A superconducting diplexer for cosmic microwave background experiments

Cosmic microwave background (CMB) studies require observations in several frequency bands simultaneously. For example, the detection of clusters of remote galaxies can be performed by comparing CMB photon fluxes at different frequencies, using the spectral deformation of the Planck law, due to the Sunyaev–Zeldovich effect. We propose a single pixel design to receive and detect simultaneously two frequency bands of the (CMB), centered at 150 and 220 GHz. It is composed of a bow-tie antenna, sensitive to the polarization of the incident radiation, feeding a diplexer structure to separate the signal towards two kinetic inductance resonators associated respectively with the 130–170 and 200–270 GHz frequency bands.
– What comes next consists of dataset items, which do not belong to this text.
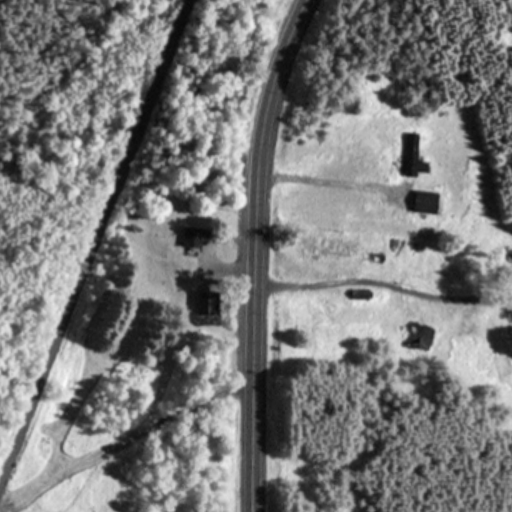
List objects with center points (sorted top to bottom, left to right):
quarry: (510, 3)
building: (412, 155)
road: (316, 180)
building: (425, 200)
road: (92, 235)
building: (191, 235)
road: (253, 252)
road: (234, 267)
road: (382, 282)
building: (202, 301)
building: (414, 336)
road: (124, 442)
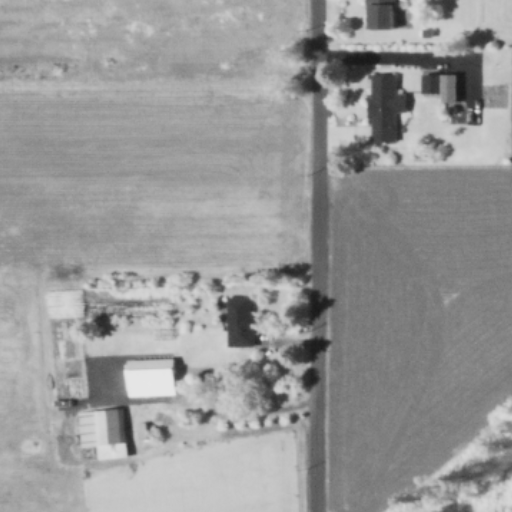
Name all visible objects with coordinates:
building: (384, 12)
building: (381, 13)
building: (430, 31)
road: (419, 54)
building: (433, 83)
building: (440, 84)
building: (451, 87)
building: (384, 106)
building: (387, 106)
crop: (136, 208)
road: (317, 255)
building: (240, 320)
building: (243, 322)
building: (190, 350)
building: (196, 351)
road: (208, 404)
building: (106, 427)
building: (104, 430)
The diplexer makes use of 150 nm thick niobium-based superconducting transmission lines of the coplanar strip-lines (CPS) type, for filtering and separation purposes, deposited on a 30 μm thick quartz substrate. A new coplanar matching structure, taking into account the kinetic inductance of the superconducting films, is proposed and achieves a nearly perfect match over more than 25% of each frequency band, along with a signal separation ratio above 30 dB at both center frequencies. The size of a single pixel is 0.9 mm × 1.2 mm.